The second factor is the electrical environment of the test point. Isolation voltage, allowable current, insertion loss, and connector format all affect whether a device will integrate cleanly into the measurement chain. For power electronics or control-loop analysis, engineers often also evaluate the acceptable DC current through the injector and the voltage drop introduced into the circuit.
A third point is whether the setup needs passive coupling or a more active injection method. Transformer-based devices are commonly preferred for straightforward isolation and signal coupling, while active injectors may be more appropriate when current modulation, lower voltage drop, or a specific monitoring function is needed.
Representative products and what they illustrate
The Tekbox TBJT01 and TBJT02 are good examples of compact transformer-based injectors for general-purpose test setups. Their published ranges show that they address different operating windows, helping users choose between lower-frequency emphasis and broader usable bandwidth depending on the DUT and test procedure.
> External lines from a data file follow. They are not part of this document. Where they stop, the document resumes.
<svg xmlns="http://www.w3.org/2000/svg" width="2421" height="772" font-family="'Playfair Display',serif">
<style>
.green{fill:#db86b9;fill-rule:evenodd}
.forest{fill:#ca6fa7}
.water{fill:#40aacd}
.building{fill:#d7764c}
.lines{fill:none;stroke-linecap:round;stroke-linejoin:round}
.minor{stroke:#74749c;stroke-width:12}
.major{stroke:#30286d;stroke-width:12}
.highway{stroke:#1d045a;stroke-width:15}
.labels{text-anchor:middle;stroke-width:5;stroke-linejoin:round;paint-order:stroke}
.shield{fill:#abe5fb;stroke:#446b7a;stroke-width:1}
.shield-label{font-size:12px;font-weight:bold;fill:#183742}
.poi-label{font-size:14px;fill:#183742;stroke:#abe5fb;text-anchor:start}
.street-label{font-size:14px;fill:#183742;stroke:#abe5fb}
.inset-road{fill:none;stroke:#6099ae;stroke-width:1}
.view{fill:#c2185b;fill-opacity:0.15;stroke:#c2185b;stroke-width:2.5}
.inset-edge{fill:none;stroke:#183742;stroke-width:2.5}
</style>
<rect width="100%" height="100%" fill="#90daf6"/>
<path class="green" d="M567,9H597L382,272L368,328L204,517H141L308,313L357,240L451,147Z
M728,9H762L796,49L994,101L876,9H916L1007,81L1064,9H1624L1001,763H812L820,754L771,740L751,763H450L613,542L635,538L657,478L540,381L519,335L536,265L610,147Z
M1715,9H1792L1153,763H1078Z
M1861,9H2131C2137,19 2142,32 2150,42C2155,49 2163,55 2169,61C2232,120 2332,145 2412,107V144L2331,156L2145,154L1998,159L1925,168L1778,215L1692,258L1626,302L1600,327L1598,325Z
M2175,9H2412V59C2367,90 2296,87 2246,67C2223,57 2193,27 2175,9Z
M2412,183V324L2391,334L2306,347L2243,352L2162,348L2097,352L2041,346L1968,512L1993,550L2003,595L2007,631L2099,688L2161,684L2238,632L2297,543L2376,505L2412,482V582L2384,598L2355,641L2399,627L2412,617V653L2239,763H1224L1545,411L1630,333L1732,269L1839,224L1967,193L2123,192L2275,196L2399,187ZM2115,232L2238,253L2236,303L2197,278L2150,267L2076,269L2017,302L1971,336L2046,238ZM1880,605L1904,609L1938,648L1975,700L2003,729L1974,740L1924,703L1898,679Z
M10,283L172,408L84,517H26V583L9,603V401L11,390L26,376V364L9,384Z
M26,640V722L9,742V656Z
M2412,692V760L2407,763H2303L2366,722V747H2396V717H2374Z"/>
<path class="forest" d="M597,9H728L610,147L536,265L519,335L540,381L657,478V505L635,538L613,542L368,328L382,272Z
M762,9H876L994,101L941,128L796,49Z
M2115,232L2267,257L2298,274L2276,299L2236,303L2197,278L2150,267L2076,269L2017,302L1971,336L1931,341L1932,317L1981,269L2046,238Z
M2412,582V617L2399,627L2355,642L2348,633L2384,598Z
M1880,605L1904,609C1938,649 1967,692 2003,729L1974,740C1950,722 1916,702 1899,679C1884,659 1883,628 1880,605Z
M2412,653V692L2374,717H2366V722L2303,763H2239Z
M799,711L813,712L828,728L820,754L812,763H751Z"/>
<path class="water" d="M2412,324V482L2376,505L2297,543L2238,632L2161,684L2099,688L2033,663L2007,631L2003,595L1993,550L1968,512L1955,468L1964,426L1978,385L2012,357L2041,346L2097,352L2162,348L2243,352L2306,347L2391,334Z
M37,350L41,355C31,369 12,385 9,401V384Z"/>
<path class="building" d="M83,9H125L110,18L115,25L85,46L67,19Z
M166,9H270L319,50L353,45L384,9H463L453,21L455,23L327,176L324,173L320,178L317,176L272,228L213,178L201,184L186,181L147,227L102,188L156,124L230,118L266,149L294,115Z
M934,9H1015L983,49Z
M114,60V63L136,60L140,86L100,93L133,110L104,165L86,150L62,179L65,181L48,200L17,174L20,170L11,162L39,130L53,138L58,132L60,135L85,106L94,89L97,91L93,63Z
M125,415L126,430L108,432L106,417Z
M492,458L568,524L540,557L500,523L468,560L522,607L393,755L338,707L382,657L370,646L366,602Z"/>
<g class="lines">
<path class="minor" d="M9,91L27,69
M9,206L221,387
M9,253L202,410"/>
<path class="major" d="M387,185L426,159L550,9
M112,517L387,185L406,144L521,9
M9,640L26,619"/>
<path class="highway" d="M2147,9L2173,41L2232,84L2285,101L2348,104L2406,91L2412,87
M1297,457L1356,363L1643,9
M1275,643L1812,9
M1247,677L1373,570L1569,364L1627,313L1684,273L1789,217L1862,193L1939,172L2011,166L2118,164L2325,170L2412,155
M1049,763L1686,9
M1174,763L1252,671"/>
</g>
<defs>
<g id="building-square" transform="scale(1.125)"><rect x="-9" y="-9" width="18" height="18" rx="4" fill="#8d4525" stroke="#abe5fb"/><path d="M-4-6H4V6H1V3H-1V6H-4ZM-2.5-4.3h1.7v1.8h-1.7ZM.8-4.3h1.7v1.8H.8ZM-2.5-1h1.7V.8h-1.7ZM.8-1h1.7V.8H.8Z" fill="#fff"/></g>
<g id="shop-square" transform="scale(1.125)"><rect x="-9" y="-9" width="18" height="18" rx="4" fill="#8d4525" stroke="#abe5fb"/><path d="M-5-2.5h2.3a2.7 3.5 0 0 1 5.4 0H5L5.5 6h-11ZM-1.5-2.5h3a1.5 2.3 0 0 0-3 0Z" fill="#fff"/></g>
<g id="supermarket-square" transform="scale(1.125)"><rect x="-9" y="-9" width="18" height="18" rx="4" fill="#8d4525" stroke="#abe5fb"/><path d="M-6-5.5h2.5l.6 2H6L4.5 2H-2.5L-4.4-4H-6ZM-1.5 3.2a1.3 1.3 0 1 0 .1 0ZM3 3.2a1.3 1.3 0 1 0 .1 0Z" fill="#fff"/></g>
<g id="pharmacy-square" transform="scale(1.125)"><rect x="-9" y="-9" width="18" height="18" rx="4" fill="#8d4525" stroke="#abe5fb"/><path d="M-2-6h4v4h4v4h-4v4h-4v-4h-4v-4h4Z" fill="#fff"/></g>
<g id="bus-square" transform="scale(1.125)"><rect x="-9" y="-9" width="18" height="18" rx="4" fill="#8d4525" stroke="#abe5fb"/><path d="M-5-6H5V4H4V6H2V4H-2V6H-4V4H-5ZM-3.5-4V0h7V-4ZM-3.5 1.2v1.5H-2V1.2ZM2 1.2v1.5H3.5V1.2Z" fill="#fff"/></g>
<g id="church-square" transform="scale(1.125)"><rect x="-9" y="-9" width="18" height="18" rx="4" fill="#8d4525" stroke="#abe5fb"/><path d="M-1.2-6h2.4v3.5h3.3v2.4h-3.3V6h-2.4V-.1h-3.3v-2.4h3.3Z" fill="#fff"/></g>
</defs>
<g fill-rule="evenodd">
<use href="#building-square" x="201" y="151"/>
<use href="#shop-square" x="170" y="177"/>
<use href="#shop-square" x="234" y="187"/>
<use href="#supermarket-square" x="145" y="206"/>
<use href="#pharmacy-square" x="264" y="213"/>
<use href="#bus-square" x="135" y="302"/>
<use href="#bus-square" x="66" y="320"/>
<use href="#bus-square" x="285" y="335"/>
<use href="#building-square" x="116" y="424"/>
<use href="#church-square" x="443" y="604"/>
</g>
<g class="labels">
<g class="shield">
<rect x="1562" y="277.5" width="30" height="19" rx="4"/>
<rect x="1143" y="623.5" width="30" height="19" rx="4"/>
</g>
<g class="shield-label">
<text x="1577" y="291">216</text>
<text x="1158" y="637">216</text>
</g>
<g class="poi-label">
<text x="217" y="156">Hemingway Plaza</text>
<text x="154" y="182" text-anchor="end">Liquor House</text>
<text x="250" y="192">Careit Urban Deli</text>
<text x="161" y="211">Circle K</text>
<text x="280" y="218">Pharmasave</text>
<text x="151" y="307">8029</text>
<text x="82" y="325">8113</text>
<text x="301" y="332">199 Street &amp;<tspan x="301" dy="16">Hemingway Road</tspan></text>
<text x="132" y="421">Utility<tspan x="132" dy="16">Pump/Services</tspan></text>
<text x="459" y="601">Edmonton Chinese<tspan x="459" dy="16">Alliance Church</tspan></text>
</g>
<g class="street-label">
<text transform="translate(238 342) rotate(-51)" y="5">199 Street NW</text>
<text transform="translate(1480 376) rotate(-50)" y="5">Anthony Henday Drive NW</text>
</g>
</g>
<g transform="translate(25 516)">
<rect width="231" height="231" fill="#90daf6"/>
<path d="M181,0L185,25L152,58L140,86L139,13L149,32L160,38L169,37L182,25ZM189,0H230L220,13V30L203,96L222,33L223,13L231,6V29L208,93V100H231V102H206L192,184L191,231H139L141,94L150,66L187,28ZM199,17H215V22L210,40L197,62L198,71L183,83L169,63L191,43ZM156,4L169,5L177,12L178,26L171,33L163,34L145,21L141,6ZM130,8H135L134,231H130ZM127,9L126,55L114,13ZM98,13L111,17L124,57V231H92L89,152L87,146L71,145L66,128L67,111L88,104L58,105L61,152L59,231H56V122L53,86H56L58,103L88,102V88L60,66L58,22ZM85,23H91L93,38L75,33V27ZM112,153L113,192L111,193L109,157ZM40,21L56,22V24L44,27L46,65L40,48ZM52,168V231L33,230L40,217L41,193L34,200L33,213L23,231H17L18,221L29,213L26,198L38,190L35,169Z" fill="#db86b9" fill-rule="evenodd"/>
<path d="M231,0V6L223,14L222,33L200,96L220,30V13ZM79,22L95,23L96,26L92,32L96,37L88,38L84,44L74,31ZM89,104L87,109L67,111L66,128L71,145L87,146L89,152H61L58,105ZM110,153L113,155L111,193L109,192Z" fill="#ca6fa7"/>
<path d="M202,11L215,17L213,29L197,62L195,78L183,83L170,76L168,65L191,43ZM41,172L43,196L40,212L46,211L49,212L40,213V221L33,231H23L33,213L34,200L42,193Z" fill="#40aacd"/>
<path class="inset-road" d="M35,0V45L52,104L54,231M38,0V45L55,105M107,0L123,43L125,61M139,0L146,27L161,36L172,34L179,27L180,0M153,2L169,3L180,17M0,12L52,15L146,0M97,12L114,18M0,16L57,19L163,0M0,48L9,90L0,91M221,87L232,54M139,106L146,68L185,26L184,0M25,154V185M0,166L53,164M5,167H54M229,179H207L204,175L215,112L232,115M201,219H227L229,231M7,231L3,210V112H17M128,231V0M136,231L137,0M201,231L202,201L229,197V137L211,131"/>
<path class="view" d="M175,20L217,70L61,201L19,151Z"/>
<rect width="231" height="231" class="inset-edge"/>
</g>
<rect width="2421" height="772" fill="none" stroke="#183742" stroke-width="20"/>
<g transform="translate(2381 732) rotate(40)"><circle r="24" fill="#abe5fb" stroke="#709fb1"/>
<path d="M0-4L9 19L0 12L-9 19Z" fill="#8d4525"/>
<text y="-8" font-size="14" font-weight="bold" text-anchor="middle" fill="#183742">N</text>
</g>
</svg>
On the PICOTEST side, the J2100A and J2101A illustrate classic injector choices for loop-related work across different frequency spans. The J2120A and J2121A point to use cases involving higher current or higher voltage conditions, where the injector must remain functional without becoming the limiting factor in the test setup. Meanwhile, models such as the J2113A show that some injectors are optimized for very specific measurement scenarios rather than generic coupling alone.
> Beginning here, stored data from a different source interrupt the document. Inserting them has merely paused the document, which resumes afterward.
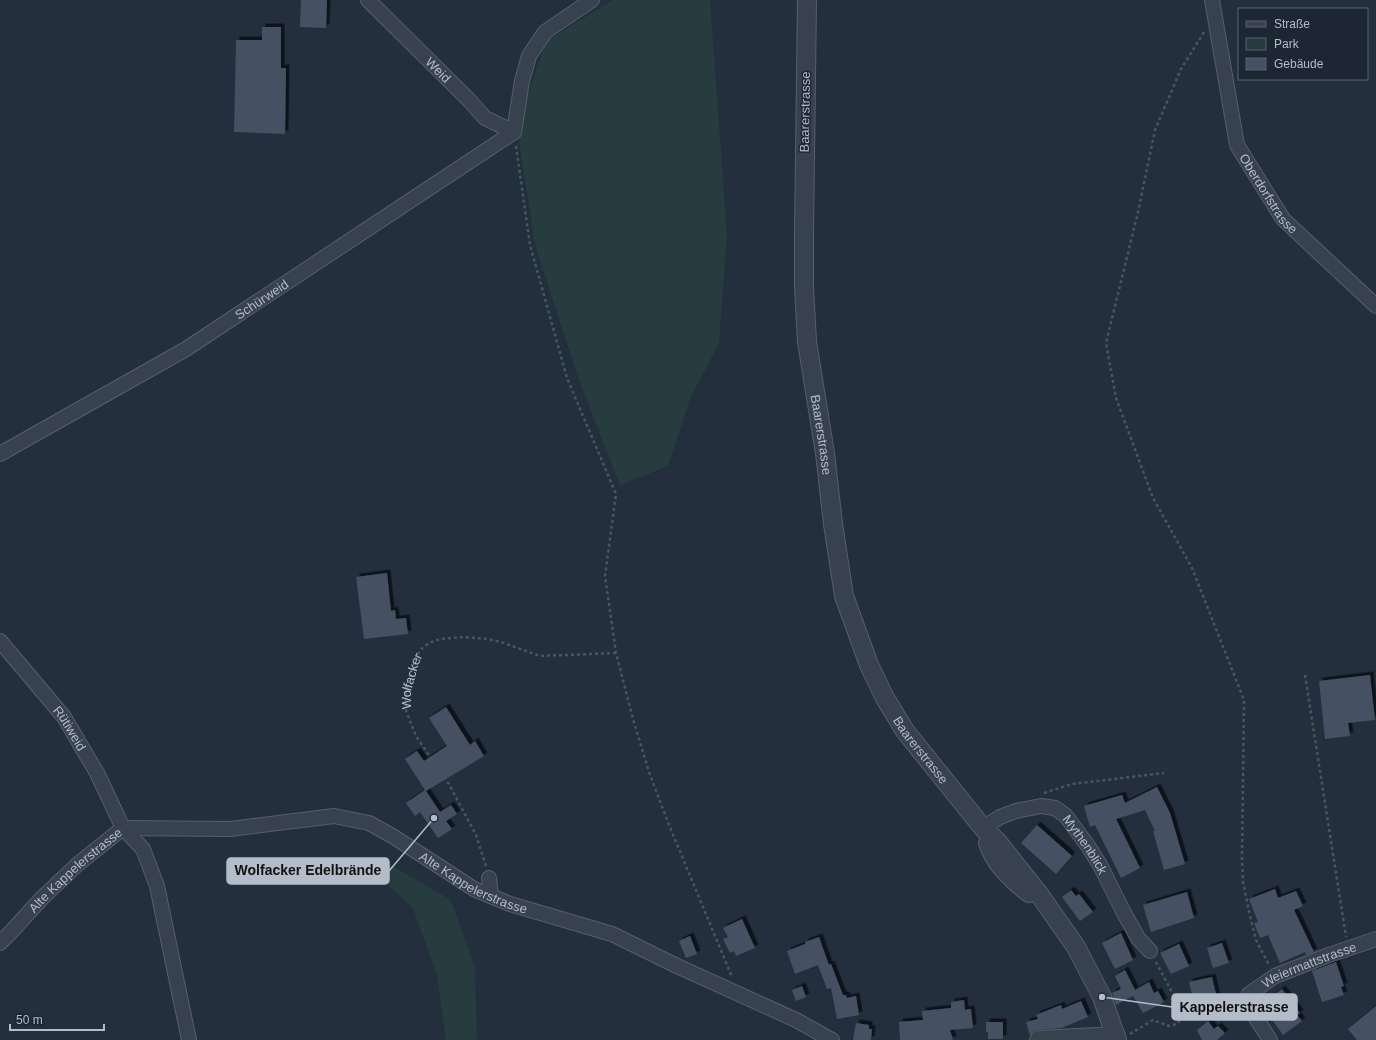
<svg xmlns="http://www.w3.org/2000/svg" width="1376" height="1040" font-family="Arial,sans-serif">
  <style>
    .green { fill: #263c3f }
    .building { fill: #455162; filter: url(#shadow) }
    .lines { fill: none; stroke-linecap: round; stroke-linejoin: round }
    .minor-casing { stroke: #565f6c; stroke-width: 16 }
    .tertiary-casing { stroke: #565f6c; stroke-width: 20 }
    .path { stroke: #44595c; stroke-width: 2.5; stroke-dasharray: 3 3; stroke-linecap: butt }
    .minor { stroke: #38414e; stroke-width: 14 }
    .tertiary { stroke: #38414e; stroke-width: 18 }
    .labels { text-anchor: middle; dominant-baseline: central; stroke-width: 3; stroke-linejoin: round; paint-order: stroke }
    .street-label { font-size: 13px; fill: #b4bcc9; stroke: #1d2633 }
    .leader { fill: none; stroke: #b4bcc9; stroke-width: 1.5 }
    .callout-dot { fill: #b4bcc9; stroke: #1d2633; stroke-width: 1.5 }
    .callout { fill: #b4bcc9; stroke: #b4bcc9; stroke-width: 1.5 }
    .callout-label { font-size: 14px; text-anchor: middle; font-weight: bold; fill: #111 }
  </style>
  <defs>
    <filter id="shadow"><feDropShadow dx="3.5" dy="-3.5" stdDeviation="0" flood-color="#0009"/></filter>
  </defs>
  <rect width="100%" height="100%" fill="#242f3e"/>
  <path class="green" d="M613 0H710L727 235 719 343 690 399 668 466 620 485 579 380 535 245 519 141 528 95 546 41Z
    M382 860 451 900 475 968 477 1040H446L437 975 413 908 379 877Z"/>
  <path class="building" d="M301 0H327L326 28 300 27Z
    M262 27H281V68H286L285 134 234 132 236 40H262Z
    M387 573 391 611 395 610 396 619 406 618 408 634 364 639 356 577Z
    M1370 675 1375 720 1348 723 1350 736 1325 739 1319 681Z
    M446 707 470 745 475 741 484 756 426 791 440 812 451 805 457 814 446 821 452 829 438 838 420 812 415 816 406 803 425 790 405 759 417 751 424 761 447 746 429 718Z
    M1157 787 1170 813 1185 864 1164 870 1153 831H1155L1145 810 1116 819 1140 868 1121 878 1095 825 1090 827 1084 806 1122 795 1125 803Z
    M1037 825 1072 856 1056 874 1021 843Z
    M1275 889 1278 898 1296 891 1303 906 1294 910 1314 952 1306 955 1305 952 1280 963 1268 935 1260 938 1254 923 1258 922 1249 899Z
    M1071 890 1076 896 1079 894 1093 912 1080 921 1062 897Z
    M1187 892 1194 918 1151 932 1143 905Z
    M742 919 755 948 736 956 734 951 730 953 723 939 728 937 723 928Z
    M1121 933 1133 960 1115 969 1102 943Z
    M690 936 697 954 686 958 679 941Z
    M819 937 829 965 831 964 843 995H846L847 998 856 996 859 1015 837 1019 831 988 827 989 818 965 795 974 787 951 805 944V942Z
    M1222 943 1229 963 1213 968 1207 948Z
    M1179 944 1189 966 1171 974 1160 953Z
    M1336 962 1344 986 1341 987 1344 995 1322 1002 1312 971Z
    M1125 970 1135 990 1149 982 1154 993 1158 991 1164 1002 1143 1013 1133 996 1116 1005 1112 993 1121 989 1115 976Z
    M1212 977 1217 998 1194 1003 1189 982Z
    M802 986 806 997 796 1001 792 990Z
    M1282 989 1300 1013 1297 1015 1302 1021 1283 1035 1261 1004Z
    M964 1000 965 1010 971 1009 973 1028 950 1030 953 1040H900L899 1022 923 1020 922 1011 951 1008V1002Z
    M1081 1001 1088 1017 1061 1028 1038 1030 1034 1031 1030 1035 1026 1022 1038 1019 1036 1015 1061 1005 1062 1009Z
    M1376 1006V1040H1357L1348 1029Z
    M1208 1021 1214 1029 1218 1026 1225 1033 1217 1040H1202L1197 1030Z
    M986 1022H1003V1039H988V1032H986Z
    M856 1023 869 1025V1029H872L871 1040H853Z"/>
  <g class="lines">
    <g class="minor-casing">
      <g id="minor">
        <path id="s2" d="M368 0 469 100 485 118 514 132"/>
        <path id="s3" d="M1212 0 1237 145 1283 219 1376 306"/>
        <path d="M514 132 522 81 529 56 545 32 592 0"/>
        <path id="s4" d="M0 454 186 349 514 132"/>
        <path id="s5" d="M0 641 64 717 97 773 123 828 143 849 157 886 189 1040"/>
        <path id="s6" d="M983 828 1000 817 1016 811 1041 806 1055 808 1066 816 1088 846 1100 865 1124 913 1138 938 1150 951"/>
        <path d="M489 878 491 896"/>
        <path id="s7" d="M0 943 10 933 43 897 78 864 123 828 230 829 334 816 369 823 394 837 474 889 510 904 612 934 677 966 796 1020 832 1040"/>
        <path id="s8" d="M1270 1040 1251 1010 1249 994 1275 976 1329 955 1376 939"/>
      </g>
    </g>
    <g class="tertiary-casing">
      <g id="tertiary">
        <path id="s9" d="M807 0 804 232V287L807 342 825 453 833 524 844 596 869 665 885 698 905 731 983 828 997 841 1039 894 1076 947 1102 997 1117 1040"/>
        <path d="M988 843C995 864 1011 879 1029 893"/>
        <path d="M1039 1040 1116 1036"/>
      </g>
    </g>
    <g class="path">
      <path d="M1204 32 1181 69 1155 130 1138 212 1106 343 1116 398 1153 498 1192 568 1244 700 1242 859 1243 882 1250 916 1256 940 1269 965"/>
      <path d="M516 146 530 245 567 378 616 494 605 576 616 653 633 719 649 772 669 825 732 977"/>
      <path d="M1305 675 1346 937"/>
      <path d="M1044 793 1072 784 1164 773"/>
      <path id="s1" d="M486 866 476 835 450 786 416 736 406 711V690L415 660 420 650 429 643 440 639 463 637 487 639 501 642 540 656 616 653"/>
      <path d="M1156 962 1184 1015"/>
      <path d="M1130 1034 1153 1020 1169 1026 1177 1024 1184 1015 1219 1005 1236 999"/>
    </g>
    <use href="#minor" class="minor"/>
    <use href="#tertiary" class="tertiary"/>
  </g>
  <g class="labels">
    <g class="street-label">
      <text stroke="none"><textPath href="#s2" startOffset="99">Weid</textPath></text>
      <text transform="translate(805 112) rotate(-89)">Baarerstrasse</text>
      <text stroke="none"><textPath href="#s3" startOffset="205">Oberdorfstrasse</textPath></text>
      <text stroke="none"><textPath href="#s4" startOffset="304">Schürweid</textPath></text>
      <text stroke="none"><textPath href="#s9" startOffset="436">Baarerstrasse</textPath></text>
      <text stroke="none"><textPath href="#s1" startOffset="206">Wolfacker</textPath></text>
      <text stroke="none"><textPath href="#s5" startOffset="112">Rütiweid</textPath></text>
      <text stroke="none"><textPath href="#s9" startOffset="772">Baarerstrasse</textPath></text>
      <text stroke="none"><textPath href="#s6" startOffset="125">Mythenblick</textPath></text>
      <text stroke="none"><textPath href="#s7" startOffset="105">Alte Kappelerstrasse</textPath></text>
      <text stroke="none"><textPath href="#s7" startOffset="537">Alte Kappelerstrasse</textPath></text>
      <text stroke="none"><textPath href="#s8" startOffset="119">Weiermattstrasse</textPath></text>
    </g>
  </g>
  <path class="leader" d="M434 818L389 871M1102 997L1172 1007"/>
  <g class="callout-dot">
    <circle cx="434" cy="818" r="4"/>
    <circle cx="1102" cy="997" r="4"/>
  </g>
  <g class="callout">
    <rect x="227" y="858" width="162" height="26" rx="4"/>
    <rect x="1172" y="994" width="125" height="26" rx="4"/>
  </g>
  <g class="callout-label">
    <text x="308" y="875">Wolfacker Edelbrände</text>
    <text x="1234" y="1012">Kappelerstrasse</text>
  </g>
  <rect x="1238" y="8" width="130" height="72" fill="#1d2633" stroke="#59626f"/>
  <rect x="1246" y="21" width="20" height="6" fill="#38414e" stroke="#59626f"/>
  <text x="1274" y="28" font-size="12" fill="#b4bcc9">Straße</text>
  <rect x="1246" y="38" width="20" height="12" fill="#263c3f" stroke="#59626f"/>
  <text x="1274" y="48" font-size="12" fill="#b4bcc9">Park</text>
  <rect x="1246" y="58" width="20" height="12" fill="#455162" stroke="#59626f"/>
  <text x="1274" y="68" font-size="12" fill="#b4bcc9">Gebäude</text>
  <path d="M10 1024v6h94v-6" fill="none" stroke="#b4bcc9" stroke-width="2"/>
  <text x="16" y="1024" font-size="12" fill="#b4bcc9" stroke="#1d2633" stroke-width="3" paint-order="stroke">50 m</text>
</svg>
Related components in the signal chain
An injector rarely works in isolation. Real measurement setups often include matching accessories and RF or telecom components to condition, split, isolate, or adapt the signal path. Depending on the lab environment, users may also need adapters for connector compatibility, especially when moving between instrument ports, fixture interfaces, and DUT connections.
In more advanced setups, engineers may combine injectors with a balun, an isolator, or a power divider to improve signal routing, impedance behavior, or measurement stability. Choosing these surrounding components carefully can be just as important as selecting the injector itself.
What matters in B2B purchasing
For engineering teams, the decision is rarely based on one specification alone. Buyers usually need to confirm compatibility with existing instruments, connector standards, voltage and current constraints, and the target measurement method. A suitable injector should support repeatable testing, fit the intended workflow, and reduce the need for improvised coupling arrangements at the bench.
For procurement and technical sourcing teams, it also helps to compare products by application fit instead of just headline bandwidth. Two injectors may appear similar at first glance, yet differ significantly in isolation approach, permissible operating conditions, or intended test topology. Reviewing the product details closely is the best way to shortlist the right option for the lab or production support environment.
Finding the right injector for your setup
This injector category is designed for users who need reliable signal injection across a range of electronic measurement tasks. Whether the priority is low-frequency transformer coupling, broadband injection, or a more specialized active approach, the available PICOTEST and Tekbox models provide options for different engineering test conditions.
If your measurement chain involves specific voltage, current, bandwidth, or connector constraints, it is worth selecting the injector based on the actual test method rather than on catalog labels alone. A well-matched device will make loop analysis, disturbance injection, and bench validation more efficient and easier to reproduce.